Exercise brief: Write out every entry, unchanged. Skip any picture.

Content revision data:
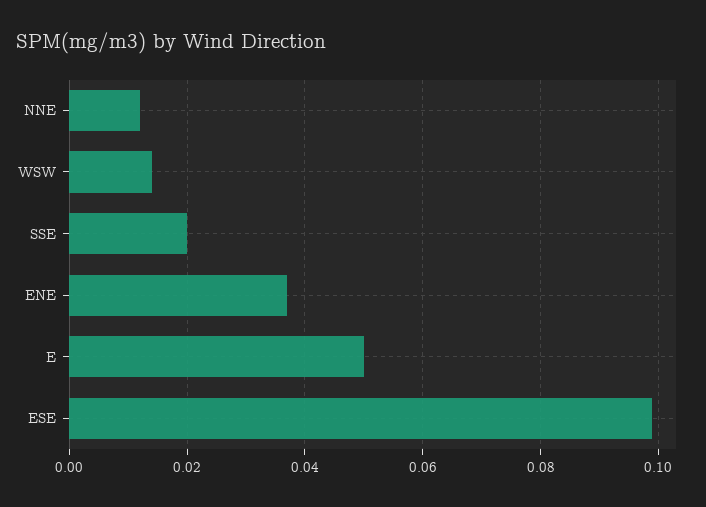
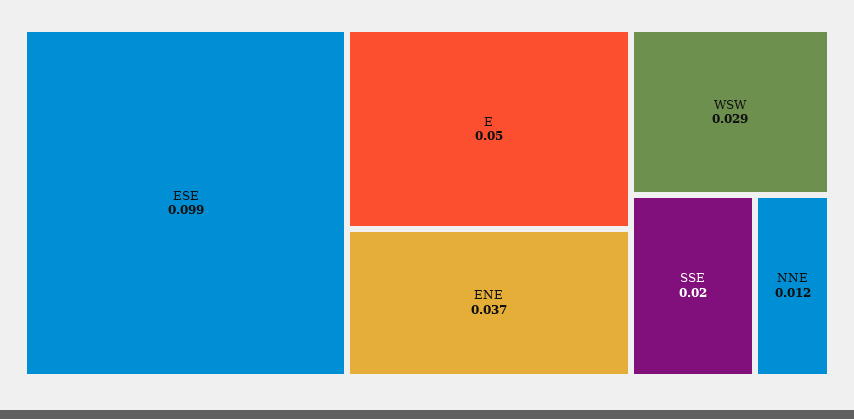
  {
    "NNE": 0.012,
-   "WSW": 0.015,
+   "WSW": 0.029,
    "SSE": 0.02,
    "ENE": 0.037,
    "E": 0.05,
    "ESE": 0.099
  }

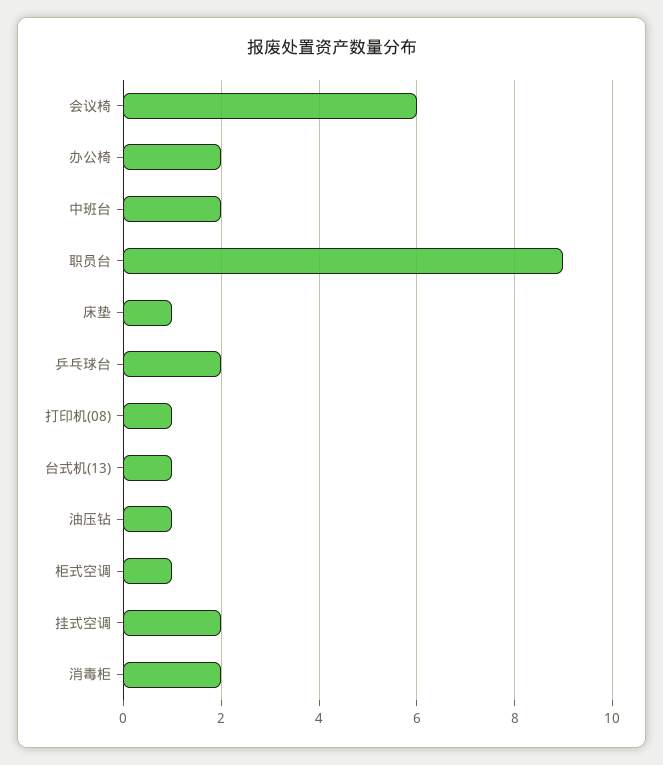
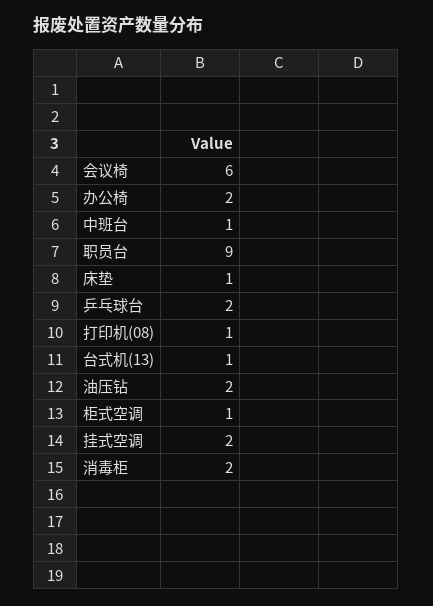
  {
    "会议椅": 6,
    "办公椅": 2,
-   "中班台": 2,
+   "中班台": 1,
    "职员台": 9,
    "床垫": 1,
    "乒乓球台": 2,
    "打印机(08)": 1,
    "台式机(13)": 1,
-   "油压钻": 1,
+   "油压钻": 2,
    "柜式空调": 1,
    "挂式空调": 2,
    "消毒柜": 2
  }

Solution:
  {
    "NNE": 0.012,
-   "WSW": 0.015,
+   "WSW": 0.029,
    "SSE": 0.02,
    "ENE": 0.037,
    "E": 0.05,
    "ESE": 0.099
  }

  {
    "会议椅": 6,
    "办公椅": 2,
-   "中班台": 2,
+   "中班台": 1,
    "职员台": 9,
    "床垫": 1,
    "乒乓球台": 2,
    "打印机(08)": 1,
    "台式机(13)": 1,
-   "油压钻": 1,
+   "油压钻": 2,
    "柜式空调": 1,
    "挂式空调": 2,
    "消毒柜": 2
  }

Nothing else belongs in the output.